Mom's 25 Survival Tips
- Don't try to live with anyone who insists on alphabetizing your spice rack.
- When someone tells you that what he's about to say is "for your own good," expect the worst.
- Do not make an obscene gesture at anyone driving a pickup truck with a gun rack.
- If you are lavishly praised, enjoy the taste but don't swallow it whole.
- When a politician says, "Let me make something perfectly clear..." remember that he usually won't.
- After a certain age, if you say something outrageous, everyone will think it's cute. Take advantage of this.
- Don't sweat your every mistake or faux pas. They make up for all of the things you got away with that nobody knows about.
- Don't wait for the funeral to say something kind or nice about someone.
- Your children may leave home, but their stuff will be in your attic and basement forever.

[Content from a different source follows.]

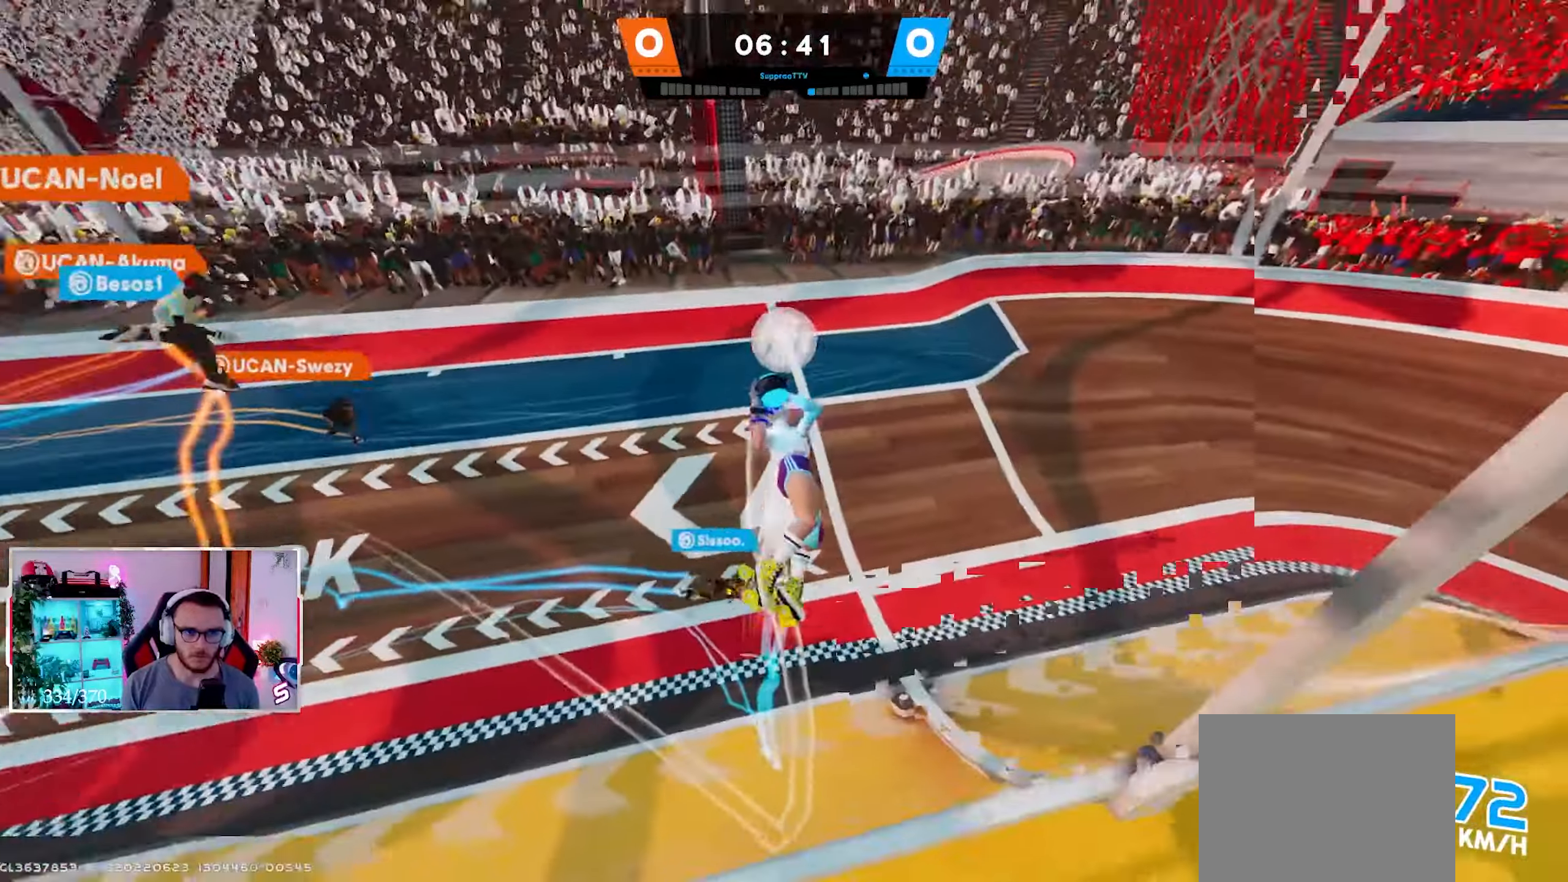
{"buttons": ["X"], "left_stick": "left", "right_stick": "up-left", "events": [[167, "right_stick", "center"], [433, "left_stick", "left"], [433, "right_stick", "up"], [450, "X", "down"], [483, "right_stick", "up-left"]]}
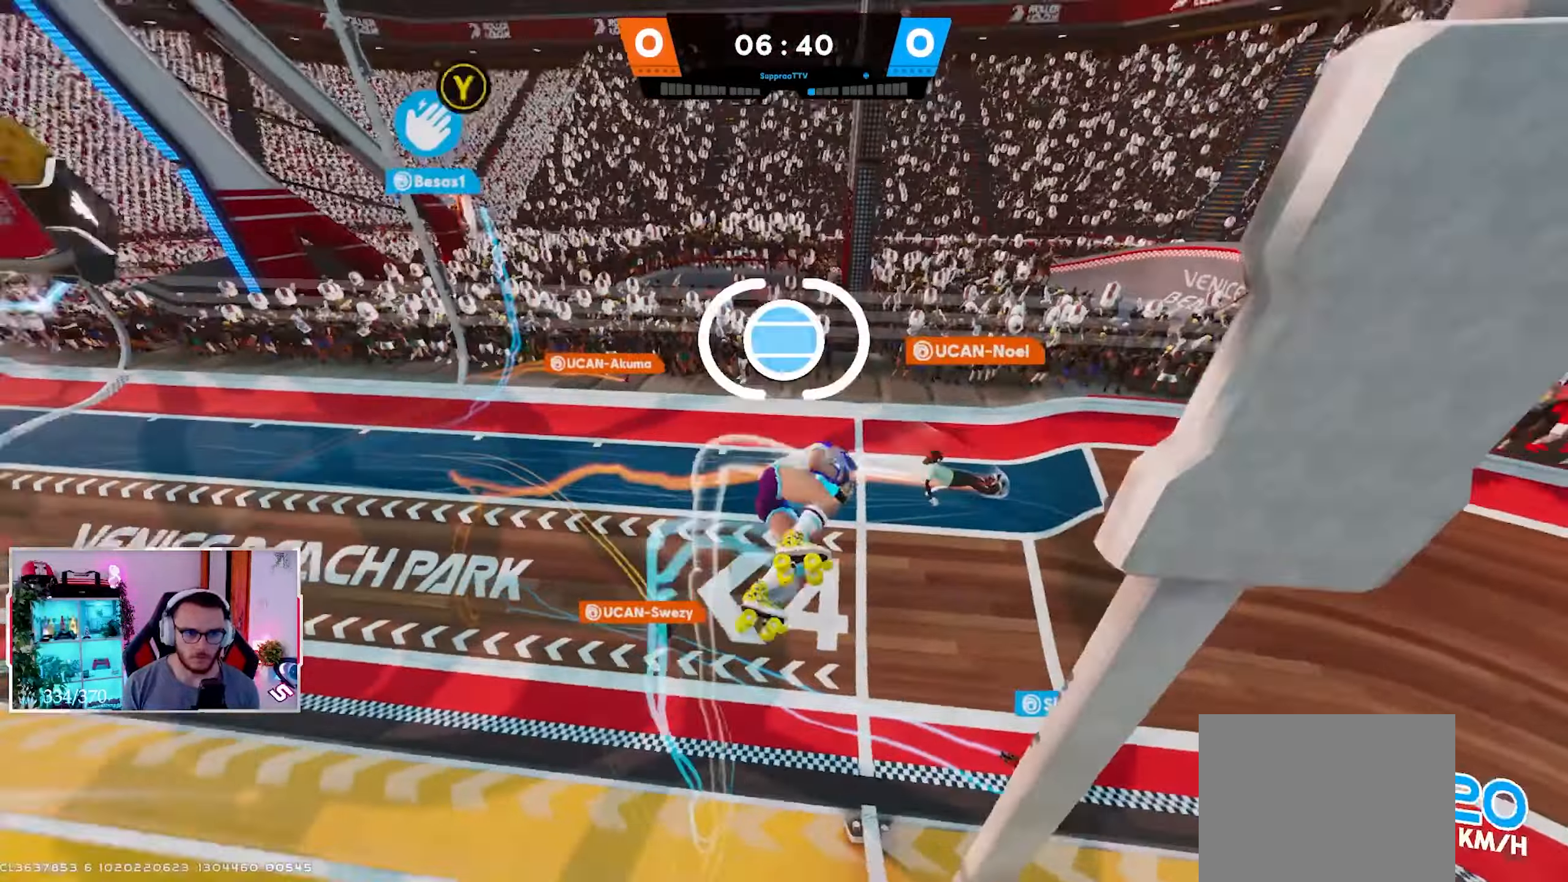
{"buttons": [], "left_stick": "left", "right_stick": "center", "events": [[17, "X", "up"], [300, "right_stick", "center"]]}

- If you wouldn't want to see it in a newspaper or on the evening news, don't do it.
- If someone says, "I know what I mean, but I just can't put it into words," he doesn't know what he means.
- Don't let a child with the stomach flu sleep on the top bunk.
- If a man has to hire a public relations firm to shape his image, he doesn't know who he is, and more important, he doesn't want you to find out.
- The only receipt you don't save is the only one you'll need later.
- If you humiliate yourself, be consoled with the thought that you probably made someone else's day...maybe even their week. Think of your humiliation as an act of charity.
- Avoid marrying anyone who deliberately flushes the toilet when you're taking a shower.
- The value of a cat is its utter indifference to its owner's importance.
- Never purchase a tool to clean behind radiators, because you won't have an excuse not to clean there.
- Don't waste time trying to be your own best friend; you can't pat yourself on the back, and it's unsatisfying to cry on your own shoulder. Find a real friend instead.
- Think like a good actor: Observe, observe, observe.
- It's a proven fact that zipping up a small child's snowsuit will cause her to wet her pants. There is no known cure for this.
- The value of a dog is its constant reminder of how much fun it is to be idiotic.
- Two people cannot successfully operate a TV remote control in the same room at the same time.
- If you want to hid candy bars so you can eat them after the kids are in bed, put the candy in the freezer in a paper bag labeled "Fish."
- And know when to leave the stage, Like right now.